La nuit, tous les chats sont gris

Par Jacques, le 23 juin 2014

Des éclats de verre jonchent le sol. Du sang perle lentement de la tête de ce pauvre homme. Des gens rient aux éclats. Le bruit du klaxon des voitures anime la soirée mieux que n’importe quel bar environnant. Le petit groupe en veste en cuir noir s’esclaffe en voyant le malheureux essayer de se relever, avant de lui asséner un violent dans les côtes. Les rires repartent de plus belle.

Au troisième étage, l’homme s’énerve. Le ramdam de la rue l’empêche de dormir. Il marmonne, fait les cent pas, hurle un puissant "VOS GUEULES" depuis sa fenêtre, se recouche. Quelques minutes plus tard, se relève, se vautre sur le canapé, allume la télé, végète.

Au cinquième, deux têtes blondes dorment paisiblement, fenêtre ouverte pour profiter de l’air frais. Main dans la main, ils sont paisibles, rien ne vient perturber leur nuit. Les draps jetés au sol, nus, rien ne semble pouvoir les atteindre.

De l’autre côté de la cloison, un chantier sans nom. Des jeunes, probablement adolescents, éméchés, en plein débat sur le rôle des fougères dans la création musicale au Moyen-Age. Des pétards qui circulent, de nombreux cadavres d’alcool fort. Deux filles endormies sur le canapé, une autre proche de les rejoindre.

Dans l’immeuble d’en face, au premier, un moment de grâce. Cette magnifique femelle qui déambule, féline, s’offrant aux regards. Je ne suis pas le premier à l’avoir remarquée. Les badauds se pressent, plus ou moins discrètement.
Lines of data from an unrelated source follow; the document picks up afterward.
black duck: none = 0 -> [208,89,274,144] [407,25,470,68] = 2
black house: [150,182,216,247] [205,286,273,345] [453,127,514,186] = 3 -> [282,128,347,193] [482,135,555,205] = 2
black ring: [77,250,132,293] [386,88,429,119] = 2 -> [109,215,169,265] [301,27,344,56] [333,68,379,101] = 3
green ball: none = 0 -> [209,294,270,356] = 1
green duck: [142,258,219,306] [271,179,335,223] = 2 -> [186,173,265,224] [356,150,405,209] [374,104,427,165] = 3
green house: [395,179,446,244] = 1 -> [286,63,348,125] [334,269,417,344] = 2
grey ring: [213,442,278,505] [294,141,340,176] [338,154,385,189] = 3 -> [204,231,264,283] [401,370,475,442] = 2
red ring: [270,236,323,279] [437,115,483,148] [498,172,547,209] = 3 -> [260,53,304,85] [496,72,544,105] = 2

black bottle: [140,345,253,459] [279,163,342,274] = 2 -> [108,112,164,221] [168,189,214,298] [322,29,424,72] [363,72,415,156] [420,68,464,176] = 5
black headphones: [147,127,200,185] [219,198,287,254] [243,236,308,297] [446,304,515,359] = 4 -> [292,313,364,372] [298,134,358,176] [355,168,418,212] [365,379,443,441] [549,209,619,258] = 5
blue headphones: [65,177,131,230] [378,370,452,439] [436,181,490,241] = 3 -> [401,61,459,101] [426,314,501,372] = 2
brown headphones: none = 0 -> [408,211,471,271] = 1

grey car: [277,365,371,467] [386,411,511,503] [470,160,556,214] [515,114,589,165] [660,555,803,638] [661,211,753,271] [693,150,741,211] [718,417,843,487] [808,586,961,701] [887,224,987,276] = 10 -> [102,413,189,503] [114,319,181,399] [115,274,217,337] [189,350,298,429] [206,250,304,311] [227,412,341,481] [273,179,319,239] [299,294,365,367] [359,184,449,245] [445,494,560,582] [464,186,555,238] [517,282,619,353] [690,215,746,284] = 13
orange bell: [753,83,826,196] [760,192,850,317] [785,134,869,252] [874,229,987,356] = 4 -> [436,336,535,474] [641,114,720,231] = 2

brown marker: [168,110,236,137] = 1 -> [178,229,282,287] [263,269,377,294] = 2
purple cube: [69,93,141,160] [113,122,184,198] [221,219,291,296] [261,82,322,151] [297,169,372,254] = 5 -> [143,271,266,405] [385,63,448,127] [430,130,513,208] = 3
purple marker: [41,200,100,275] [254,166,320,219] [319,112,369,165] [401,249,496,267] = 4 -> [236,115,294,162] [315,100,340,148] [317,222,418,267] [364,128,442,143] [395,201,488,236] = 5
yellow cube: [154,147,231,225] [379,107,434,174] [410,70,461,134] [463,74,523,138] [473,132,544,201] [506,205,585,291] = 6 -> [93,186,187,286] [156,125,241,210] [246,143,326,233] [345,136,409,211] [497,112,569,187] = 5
Malicieuse, elle daigne jeter quelques regards de dédain à l’attroupement qui se forme. Du dédain, mais également de la tension. Un regard comme on en fait plus, d’une intensité telle que j’en tombe presque de mon promontoire.

L’homme en sang est parti se faire soigner. Le groupe en veste noir a déserté la place. L’homme énervé. Les têtes blondes n’ont toujours pas bougé. Les prépubères ont fini par rendre les armes. Les badauds ont fini par déserter la place, convaincus que rien de plus ne se passera. La voilà désormais qui me fixe intensément. Cette nuit d’été est magnifique. Les étoiles commencent à faiblir. Je suis tout à fait collé contre cette vitre qui refuse de s’ouvrir. Hagard, la langue pendue, je suis fait comme un rat. La féline m’a rabaissé, je suis à ses pieds, incapable de faire quoi que ce soit.

L’intensité de son regard me captive toujours autant. Seule sa gueule laisse filtrer un petit sourire narquois. Fou à lier, je saute sur place, happé par ce regard, cette malice, ce charme, contre lesquels je ne peux lutter. Satisfaite d’elle-même, elle détourne son regard pour le porter vers le soleil qui commence sa journée. Un dernier regard vers moi, le temps de constater sa victoire, elle s’en retourne dans le couloir derrière le salon.

Laissé seul à mes frustrations, je reste bêtement devant la fenêtre, espérant un retour de la belle. En vain. Il fait désormais jour. Les têtes blondes fêtent leur réveil. Je m’en retourne près des gouttes de sang désormais séchées, seul. Non sans effectuer un dernier miaulement pour marquer mon désarroi à la belle.